Exercise set:
A. Retype the part of the AudioSet notes from "- Installation" up to and including "on audio files.".
B. Put the entries into a JSON list of strings, one string per line, from the start of the entries up to and including the line with "### 4b. Gradient Descent". Skip blank lines and leave the pictures out.
*** Opening Text shown ***
-
AudioSet
- Google's audio dataset that manually annotated audio events
- ontology : https://github.com/audioset/ontology
-
Goal
- Augment with various sound situation for speech related tasks.
-
Few things gonna be fixed on source...
- Installation
- install ffmpeg version 4, and this package
$ apt install -y software-properties-common
$ add-apt-repository ppa:jonathonf/ffmpeg-4
$ apt update
$ apt install -y ffmpeg
$ pip install -e .
- Download
- Audioset give us separated meta information that label balanced or not.
- default : balanced
$ python audioset_augmentor/download.py --help
- Preprocess Audio
- Process adjust volume, sample rate, file type on audio files.
$ python audioset_augmentor/preprocess.py --help
- After all, you should set master_dir on assets/default.json for using augment function.
-
'Audioset' license is announced on https://research.google.com/audioset/download.html
-
File List
- assets/balanced_train_segments.csv
- assets/unbalanced_train_segments.csv
- assets/ontology.json
-
The dataset is made available by Google Inc. under a Creative Commons Attribution 4.0 International (CC BY 4.0) license, while the ontology is available under a Creative Commons Attribution-ShareAlike 4.0 International (CC BY-SA 4.0) license.
- Other sources are under MIT License
*** Closing Text shown ***
*** Opening Available records ***
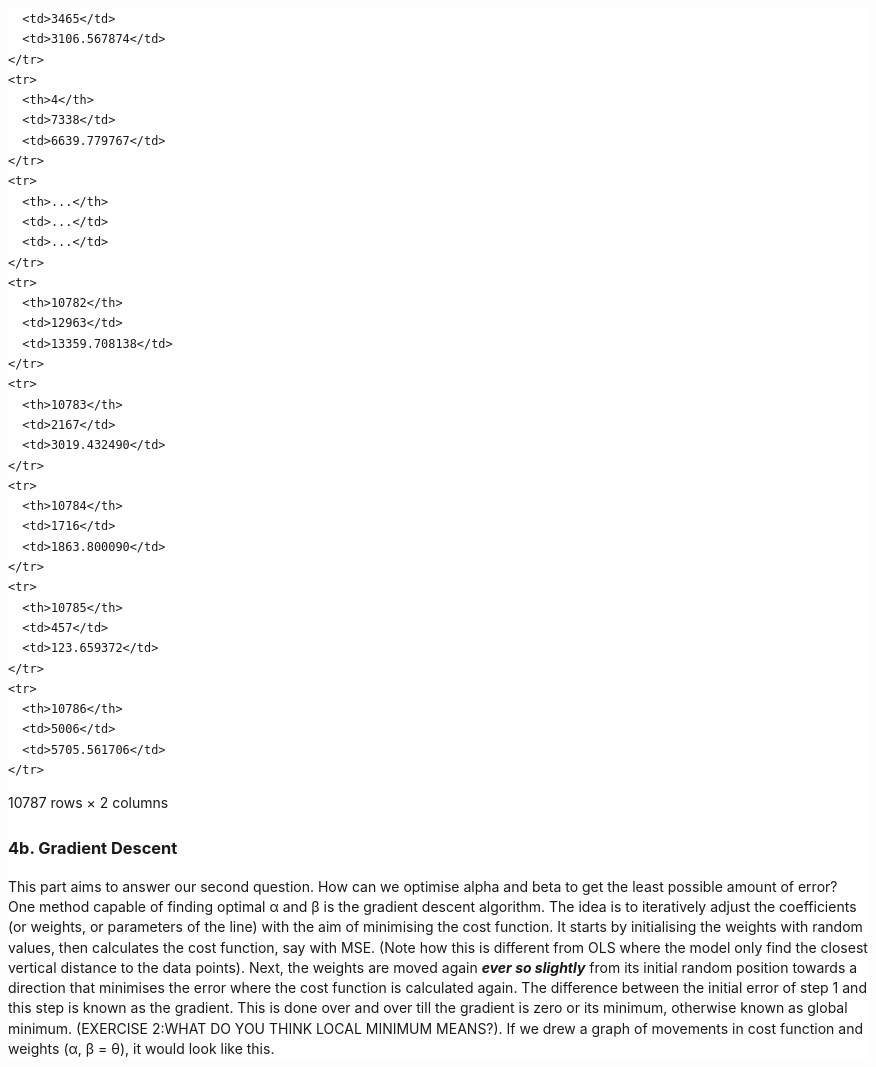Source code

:       <td>3465</td>
      <td>3106.567874</td>
    </tr>
    <tr>
      <th>4</th>
      <td>7338</td>
      <td>6639.779767</td>
    </tr>
    <tr>
      <th>...</th>
      <td>...</td>
      <td>...</td>
    </tr>
    <tr>
      <th>10782</th>
      <td>12963</td>
      <td>13359.708138</td>
    </tr>
    <tr>
      <th>10783</th>
      <td>2167</td>
      <td>3019.432490</td>
    </tr>
    <tr>
      <th>10784</th>
      <td>1716</td>
      <td>1863.800090</td>
    </tr>
    <tr>
      <th>10785</th>
      <td>457</td>
      <td>123.659372</td>
    </tr>
    <tr>
      <th>10786</th>
      <td>5006</td>
      <td>5705.561706</td>
    </tr>
  </tbody>
</table>
<p>10787 rows × 2 columns</p>
</div>



### 4b. Gradient Descent

This part aims to answer our second question. How can we optimise alpha and beta to get the least possible amount of error? One method capable of finding optimal α and β is the gradient descent algorithm. The idea is to iteratively adjust the coefficients (or weights, or parameters of the line) with the aim of minimising the cost function. It starts by initialising the weights  with random values, then calculates the cost function, say with MSE. (Note how this is different from OLS where the model only find the closest vertical distance to the data points). Next, the weights are moved again ***ever so slightly*** from its initial random position towards a direction that minimises the error where the cost function is calculated again. The difference between the initial error of step 1 and this step is known as the gradient. This is done over and over till the gradient is zero or its minimum, otherwise known as global minimum. (EXERCISE 2:WHAT DO YOU THINK LOCAL MINIMUM MEANS?). If we drew a graph of movements in cost function and weights (α, β = θ), it would look like this.  
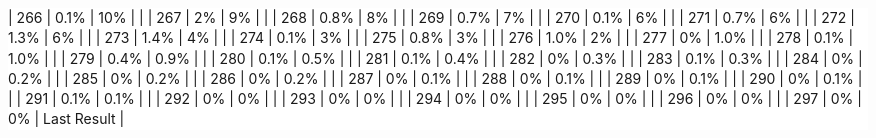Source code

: | 266 | 0.1% | 10% |  |
| 267 | 2% | 9% |  |
| 268 | 0.8% | 8% |  |
| 269 | 0.7% | 7% |  |
| 270 | 0.1% | 6% |  |
| 271 | 0.7% | 6% |  |
| 272 | 1.3% | 6% |  |
| 273 | 1.4% | 4% |  |
| 274 | 0.1% | 3% |  |
| 275 | 0.8% | 3% |  |
| 276 | 1.0% | 2% |  |
| 277 | 0% | 1.0% |  |
| 278 | 0.1% | 1.0% |  |
| 279 | 0.4% | 0.9% |  |
| 280 | 0.1% | 0.5% |  |
| 281 | 0.1% | 0.4% |  |
| 282 | 0% | 0.3% |  |
| 283 | 0.1% | 0.3% |  |
| 284 | 0% | 0.2% |  |
| 285 | 0% | 0.2% |  |
| 286 | 0% | 0.2% |  |
| 287 | 0% | 0.1% |  |
| 288 | 0% | 0.1% |  |
| 289 | 0% | 0.1% |  |
| 290 | 0% | 0.1% |  |
| 291 | 0.1% | 0.1% |  |
| 292 | 0% | 0% |  |
| 293 | 0% | 0% |  |
| 294 | 0% | 0% |  |
| 295 | 0% | 0% |  |
| 296 | 0% | 0% |  |
| 297 | 0% | 0% | Last Result |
*** Closing Available records ***
Results:
A.
- Installation
- install ffmpeg version 4, and this package
$ apt install -y software-properties-common
$ add-apt-repository ppa:jonathonf/ffmpeg-4
$ apt update
$ apt install -y ffmpeg
$ pip install -e .
- Download
- Audioset give us separated meta information that label balanced or not.
- default : balanced
$ python audioset_augmentor/download.py --help
- Preprocess Audio
- Process adjust volume, sample rate, file type on audio files.

B.
[
  "Source code",
  ":       <td>3465</td>",
  "      <td>3106.567874</td>",
  "    </tr>",
  "    <tr>",
  "      <th>4</th>",
  "      <td>7338</td>",
  "      <td>6639.779767</td>",
  "    </tr>",
  "    <tr>",
  "      <th>...</th>",
  "      <td>...</td>",
  "      <td>...</td>",
  "    </tr>",
  "    <tr>",
  "      <th>10782</th>",
  "      <td>12963</td>",
  "      <td>13359.708138</td>",
  "    </tr>",
  "    <tr>",
  "      <th>10783</th>",
  "      <td>2167</td>",
  "      <td>3019.432490</td>",
  "    </tr>",
  "    <tr>",
  "      <th>10784</th>",
  "      <td>1716</td>",
  "      <td>1863.800090</td>",
  "    </tr>",
  "    <tr>",
  "      <th>10785</th>",
  "      <td>457</td>",
  "      <td>123.659372</td>",
  "    </tr>",
  "    <tr>",
  "      <th>10786</th>",
  "      <td>5006</td>",
  "      <td>5705.561706</td>",
  "    </tr>",
  "  </tbody>",
  "</table>",
  "<p>10787 rows × 2 columns</p>",
  "</div>",
  "### 4b. Gradient Descent"
]